Collected data entries:
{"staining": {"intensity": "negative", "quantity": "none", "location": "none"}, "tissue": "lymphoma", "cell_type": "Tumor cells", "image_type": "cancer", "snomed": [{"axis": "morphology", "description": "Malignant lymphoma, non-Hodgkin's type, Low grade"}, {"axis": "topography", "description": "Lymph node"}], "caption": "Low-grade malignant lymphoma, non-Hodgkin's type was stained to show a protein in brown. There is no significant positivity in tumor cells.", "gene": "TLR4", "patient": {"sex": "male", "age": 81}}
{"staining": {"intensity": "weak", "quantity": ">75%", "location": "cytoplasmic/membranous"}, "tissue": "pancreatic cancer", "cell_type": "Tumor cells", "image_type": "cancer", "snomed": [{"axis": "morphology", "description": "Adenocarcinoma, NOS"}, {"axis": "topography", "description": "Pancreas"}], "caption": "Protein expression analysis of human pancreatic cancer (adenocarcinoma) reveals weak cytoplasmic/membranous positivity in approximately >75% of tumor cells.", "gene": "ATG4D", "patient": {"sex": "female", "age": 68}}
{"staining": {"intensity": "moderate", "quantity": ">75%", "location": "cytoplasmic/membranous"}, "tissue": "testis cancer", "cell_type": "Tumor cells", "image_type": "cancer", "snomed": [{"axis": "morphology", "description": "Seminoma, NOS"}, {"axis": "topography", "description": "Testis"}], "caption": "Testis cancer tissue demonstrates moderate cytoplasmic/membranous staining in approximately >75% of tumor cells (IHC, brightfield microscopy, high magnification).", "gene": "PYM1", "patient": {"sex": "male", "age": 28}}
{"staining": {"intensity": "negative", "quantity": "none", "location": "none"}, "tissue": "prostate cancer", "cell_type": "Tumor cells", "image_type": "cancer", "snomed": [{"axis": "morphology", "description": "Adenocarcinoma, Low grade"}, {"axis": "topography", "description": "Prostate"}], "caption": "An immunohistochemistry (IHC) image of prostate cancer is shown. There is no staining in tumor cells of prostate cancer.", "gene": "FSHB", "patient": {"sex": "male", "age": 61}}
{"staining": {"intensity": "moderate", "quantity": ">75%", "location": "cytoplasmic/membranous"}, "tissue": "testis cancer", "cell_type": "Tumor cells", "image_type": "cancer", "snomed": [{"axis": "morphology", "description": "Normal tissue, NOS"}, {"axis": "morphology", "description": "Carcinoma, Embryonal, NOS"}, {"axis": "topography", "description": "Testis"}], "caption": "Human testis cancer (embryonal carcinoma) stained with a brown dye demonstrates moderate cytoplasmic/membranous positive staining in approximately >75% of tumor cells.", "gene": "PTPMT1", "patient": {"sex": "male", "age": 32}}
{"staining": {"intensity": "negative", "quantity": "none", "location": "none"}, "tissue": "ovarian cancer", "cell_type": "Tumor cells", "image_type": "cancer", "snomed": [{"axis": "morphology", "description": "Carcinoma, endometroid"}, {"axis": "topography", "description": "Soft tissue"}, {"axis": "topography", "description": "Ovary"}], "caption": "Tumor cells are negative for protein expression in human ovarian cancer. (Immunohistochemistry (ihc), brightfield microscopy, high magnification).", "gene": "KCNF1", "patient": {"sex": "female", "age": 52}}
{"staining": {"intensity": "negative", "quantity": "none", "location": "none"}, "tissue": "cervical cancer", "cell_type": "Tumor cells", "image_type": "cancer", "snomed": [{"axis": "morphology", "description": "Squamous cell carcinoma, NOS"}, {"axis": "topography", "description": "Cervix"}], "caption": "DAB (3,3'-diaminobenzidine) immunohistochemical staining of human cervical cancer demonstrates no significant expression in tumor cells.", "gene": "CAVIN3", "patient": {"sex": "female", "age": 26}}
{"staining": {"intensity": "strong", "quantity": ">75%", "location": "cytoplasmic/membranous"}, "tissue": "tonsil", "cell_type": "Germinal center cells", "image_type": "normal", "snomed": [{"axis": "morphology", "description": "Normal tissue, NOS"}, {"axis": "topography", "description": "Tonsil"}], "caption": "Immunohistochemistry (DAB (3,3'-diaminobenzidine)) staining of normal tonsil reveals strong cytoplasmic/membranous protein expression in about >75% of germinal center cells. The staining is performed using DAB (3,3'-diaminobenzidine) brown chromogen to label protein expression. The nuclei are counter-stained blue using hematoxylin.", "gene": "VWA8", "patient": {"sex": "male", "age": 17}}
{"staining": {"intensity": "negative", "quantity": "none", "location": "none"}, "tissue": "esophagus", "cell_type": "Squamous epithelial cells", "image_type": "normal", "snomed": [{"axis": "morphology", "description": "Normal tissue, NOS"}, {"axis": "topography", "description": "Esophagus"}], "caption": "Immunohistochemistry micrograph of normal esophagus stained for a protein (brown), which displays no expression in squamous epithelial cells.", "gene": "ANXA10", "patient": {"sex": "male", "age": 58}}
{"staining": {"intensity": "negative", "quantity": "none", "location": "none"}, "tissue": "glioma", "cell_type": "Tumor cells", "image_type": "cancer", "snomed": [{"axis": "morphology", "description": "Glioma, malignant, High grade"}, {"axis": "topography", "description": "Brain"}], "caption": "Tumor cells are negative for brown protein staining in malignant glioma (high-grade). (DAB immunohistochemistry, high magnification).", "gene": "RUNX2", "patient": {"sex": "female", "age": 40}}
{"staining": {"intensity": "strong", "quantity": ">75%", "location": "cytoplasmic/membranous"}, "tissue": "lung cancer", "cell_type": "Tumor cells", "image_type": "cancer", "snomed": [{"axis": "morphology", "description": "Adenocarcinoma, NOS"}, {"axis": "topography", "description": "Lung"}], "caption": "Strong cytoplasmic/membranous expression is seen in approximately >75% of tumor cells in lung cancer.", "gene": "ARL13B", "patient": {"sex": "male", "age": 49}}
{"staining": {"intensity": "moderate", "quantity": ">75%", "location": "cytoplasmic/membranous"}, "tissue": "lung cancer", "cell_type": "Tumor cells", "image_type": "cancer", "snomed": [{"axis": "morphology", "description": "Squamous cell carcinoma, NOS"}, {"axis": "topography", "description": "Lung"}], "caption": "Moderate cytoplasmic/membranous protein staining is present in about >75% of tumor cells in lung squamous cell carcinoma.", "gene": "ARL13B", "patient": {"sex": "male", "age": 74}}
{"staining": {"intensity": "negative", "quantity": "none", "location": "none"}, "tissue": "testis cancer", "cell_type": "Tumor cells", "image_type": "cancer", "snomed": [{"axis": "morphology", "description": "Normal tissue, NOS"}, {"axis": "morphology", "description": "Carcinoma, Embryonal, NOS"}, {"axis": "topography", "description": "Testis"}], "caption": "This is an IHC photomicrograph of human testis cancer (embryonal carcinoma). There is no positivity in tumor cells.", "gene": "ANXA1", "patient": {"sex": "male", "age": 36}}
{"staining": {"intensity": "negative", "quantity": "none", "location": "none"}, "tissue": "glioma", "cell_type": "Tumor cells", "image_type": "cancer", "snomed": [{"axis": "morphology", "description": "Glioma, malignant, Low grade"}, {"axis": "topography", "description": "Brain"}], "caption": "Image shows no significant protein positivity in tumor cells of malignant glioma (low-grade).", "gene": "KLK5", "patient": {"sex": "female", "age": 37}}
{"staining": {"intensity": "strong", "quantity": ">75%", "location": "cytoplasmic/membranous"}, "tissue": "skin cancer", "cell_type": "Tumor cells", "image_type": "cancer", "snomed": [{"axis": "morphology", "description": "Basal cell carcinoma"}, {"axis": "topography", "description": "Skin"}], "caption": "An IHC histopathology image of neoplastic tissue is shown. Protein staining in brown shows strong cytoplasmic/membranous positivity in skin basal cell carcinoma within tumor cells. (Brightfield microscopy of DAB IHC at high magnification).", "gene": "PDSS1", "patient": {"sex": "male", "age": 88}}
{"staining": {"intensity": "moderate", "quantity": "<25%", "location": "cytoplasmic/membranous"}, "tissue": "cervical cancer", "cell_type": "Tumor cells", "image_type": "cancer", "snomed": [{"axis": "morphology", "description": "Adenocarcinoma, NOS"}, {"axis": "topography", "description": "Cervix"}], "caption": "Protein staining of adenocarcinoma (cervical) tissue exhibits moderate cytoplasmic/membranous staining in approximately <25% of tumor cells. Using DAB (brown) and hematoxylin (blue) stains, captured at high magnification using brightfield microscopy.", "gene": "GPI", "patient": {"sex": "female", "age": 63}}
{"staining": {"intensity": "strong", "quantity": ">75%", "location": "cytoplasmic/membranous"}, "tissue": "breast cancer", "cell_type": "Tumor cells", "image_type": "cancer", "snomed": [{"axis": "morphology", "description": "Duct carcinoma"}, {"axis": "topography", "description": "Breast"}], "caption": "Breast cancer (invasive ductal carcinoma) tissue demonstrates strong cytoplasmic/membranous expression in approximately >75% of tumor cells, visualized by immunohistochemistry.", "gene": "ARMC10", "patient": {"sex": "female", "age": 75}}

■ What to work on
Every line above from the line with "(3,3'-diaminobenzidine) immunohistochemical staining" to the line with "micrograph of normal", both included, must be reproduced exactly, and no other line may appear.

■ Task solution
{"staining": {"intensity": "negative", "quantity": "none", "location": "none"}, "tissue": "cervical cancer", "cell_type": "Tumor cells", "image_type": "cancer", "snomed": [{"axis": "morphology", "description": "Squamous cell carcinoma, NOS"}, {"axis": "topography", "description": "Cervix"}], "caption": "DAB (3,3'-diaminobenzidine) immunohistochemical staining of human cervical cancer demonstrates no significant expression in tumor cells.", "gene": "CAVIN3", "patient": {"sex": "female", "age": 26}}
{"staining": {"intensity": "strong", "quantity": ">75%", "location": "cytoplasmic/membranous"}, "tissue": "tonsil", "cell_type": "Germinal center cells", "image_type": "normal", "snomed": [{"axis": "morphology", "description": "Normal tissue, NOS"}, {"axis": "topography", "description": "Tonsil"}], "caption": "Immunohistochemistry (DAB (3,3'-diaminobenzidine)) staining of normal tonsil reveals strong cytoplasmic/membranous protein expression in about >75% of germinal center cells. The staining is performed using DAB (3,3'-diaminobenzidine) brown chromogen to label protein expression. The nuclei are counter-stained blue using hematoxylin.", "gene": "VWA8", "patient": {"sex": "male", "age": 17}}
{"staining": {"intensity": "negative", "quantity": "none", "location": "none"}, "tissue": "esophagus", "cell_type": "Squamous epithelial cells", "image_type": "normal", "snomed": [{"axis": "morphology", "description": "Normal tissue, NOS"}, {"axis": "topography", "description": "Esophagus"}], "caption": "Immunohistochemistry micrograph of normal esophagus stained for a protein (brown), which displays no expression in squamous epithelial cells.", "gene": "ANXA10", "patient": {"sex": "male", "age": 58}}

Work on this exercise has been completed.